課題文 A:
抜粋文のうち「身体障害者雇用が義務化された」で始まる段落を、主な事実を残して箇条書きに書き直しなさい。
課題文 B:
会社時代のデフの同僚を回想する抜粋文を、その最後の文の後から引き継いで書き進めなさい。

抜粋文:
:::
見ていないのだがNHKでドラマをやっていたのは知っていた。その原作らしい本を妻が購入していたので読んだ。「デフ・ヴォイス_法廷の手話通訳士(丸山正樹著・文春文庫)」という本である。そのシリーズの2冊も読んだ。デフのひととのコミュニケーションの機微に精通することはなかなか難しいことだが、以下はこの本の感想ではない。その本を読んでいて思い出した会社時代だった40年くらい前のことについてである。


身体障害者雇用が義務化された後のことだと思うが私のいる部署にデフのひとが配属されて来た。ある職能があって所属の担当者から業務の依頼を受けて仕事をする。仕事の依頼は各担当者間で順番や期間を調整してやってもらうことになったのだが、その他もろもろに関しての相談や窓口を私がやることになった。

あるときそのひとが庶務係にある手続きを依頼したのだが取り違いで管理部署での手続きがうまく行かなかった。そのあと手続きはやり直してもらったのだが、デフのひとは上手く行っていないのが分かったとき、デフだから手を抜いてちゃんとやってくれなかったのだろうと怒りまくったことがあった。ひとは完璧ではないからミスすることはある。ミスが分かってやり直している。デフだからと故意にやったわけではないということを理解してもらうのに手間取ったことがある。
:::
データ:

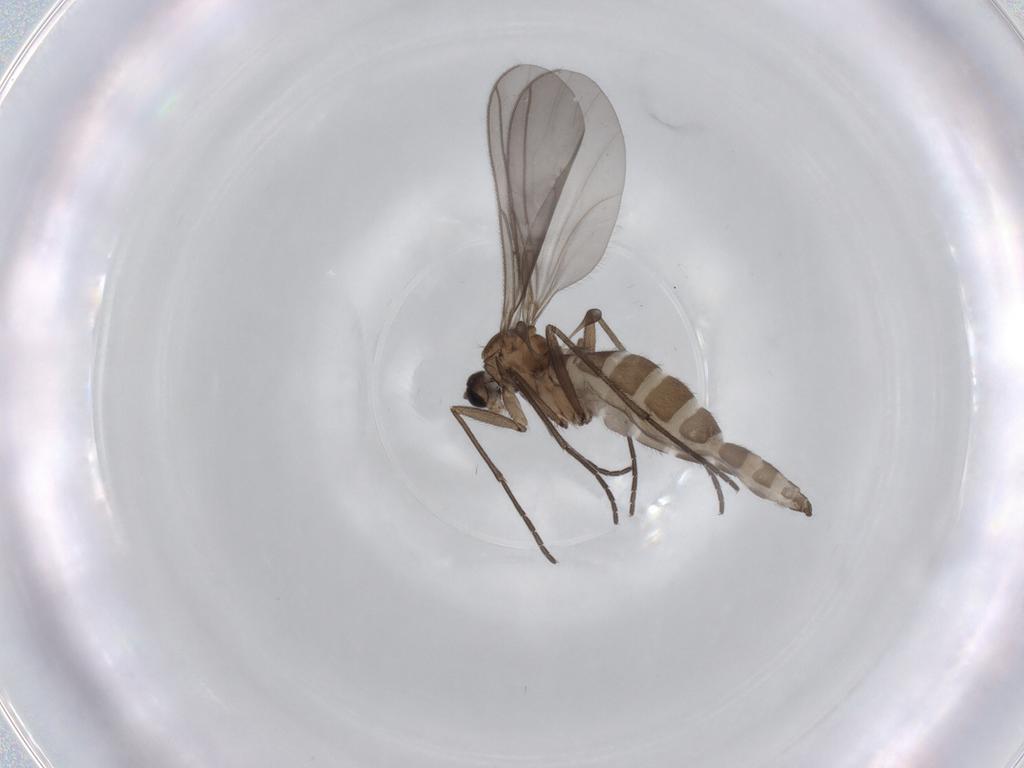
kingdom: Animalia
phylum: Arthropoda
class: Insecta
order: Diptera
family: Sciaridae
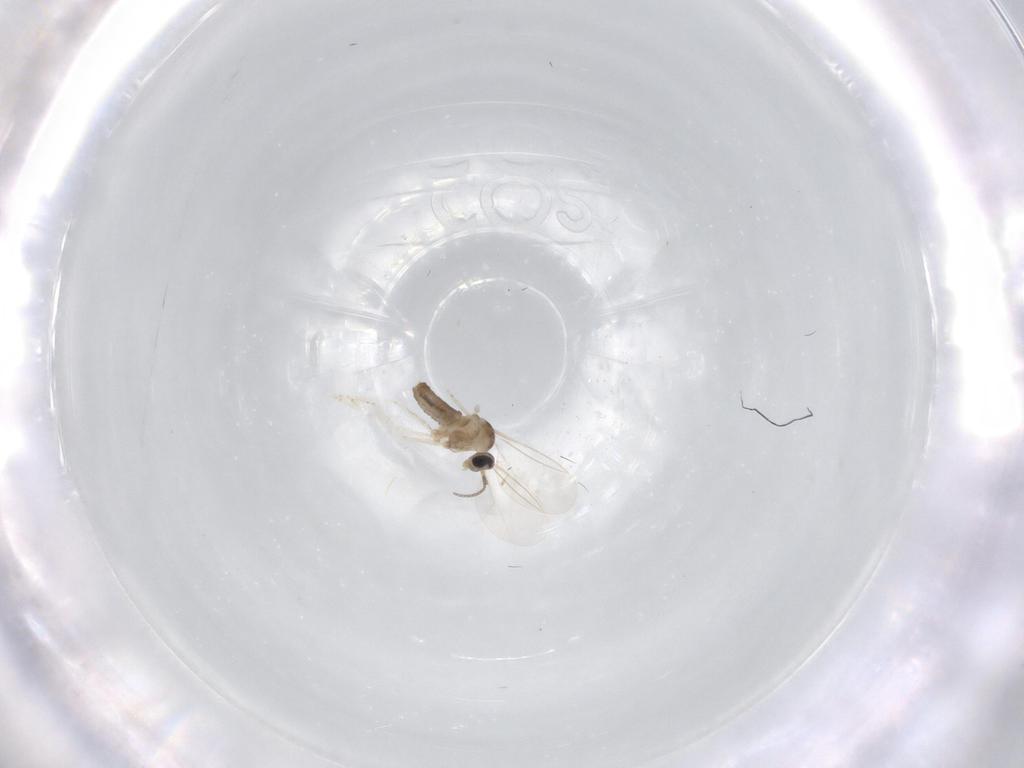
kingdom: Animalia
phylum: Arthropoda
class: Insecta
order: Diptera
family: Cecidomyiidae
:::
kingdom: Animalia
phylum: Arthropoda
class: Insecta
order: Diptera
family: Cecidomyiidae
:::
解答例 A:
- 身体障害者雇用が義務化された後と思われる時期に、筆者の部署へデフのひとが配属された。
- そのひとはある職能を持ち、所属の担当者から業務の依頼を受けて仕事をする。
- 仕事の依頼は、担当者の間で順番や期間を調整して進めることになった。
- その他もろもろの相談や窓口は筆者が受け持つことになった。

解答例 B:
私はそのとき障害者は、被害意識がすごく強い、他のひとよりコミュニケーションの取り方に制約があって阻害されているのではないかと常に気にしていると感じたものである。周囲のひとはどうすればよいか分からないながらも不愉快な思いをさせないように気配りはしているのだが、ボディランゲージを含めコミュニケーション言語の違いはなかなか解消するのは難しい。何回も他のひとは悪意を持っているわけではないから、そう思って納得いかないことは確認してもらうよう頼んだことがある。私のいる部署へ配属されたデフのひとはとても頭の良いひとだったが、周囲を信頼したのか諦めたのか、その後態度が穏やかになって行ったのだが、本当はどうだったのか私にはいまも分からない。

私はそのひとが配属されたとき行政のデフ専門の担当者による手話講習を受けたのだが、短い講習で手話を習得することは出来なかったし、本は買ったが習熟する努力もしなかったので、そのひととはもっぱら筆談だった。メモ用紙をいっぱい用意してやっていたのだが上記の「デフ・ヴォイス」という本では、メモ用紙でのやっつけ会話には批判的記述があった。あまりよいやり方ではなかったようである。でも40年たったいまでも年賀状はもらえているから、少しはそのひとの役に立っていたのかという気はしている。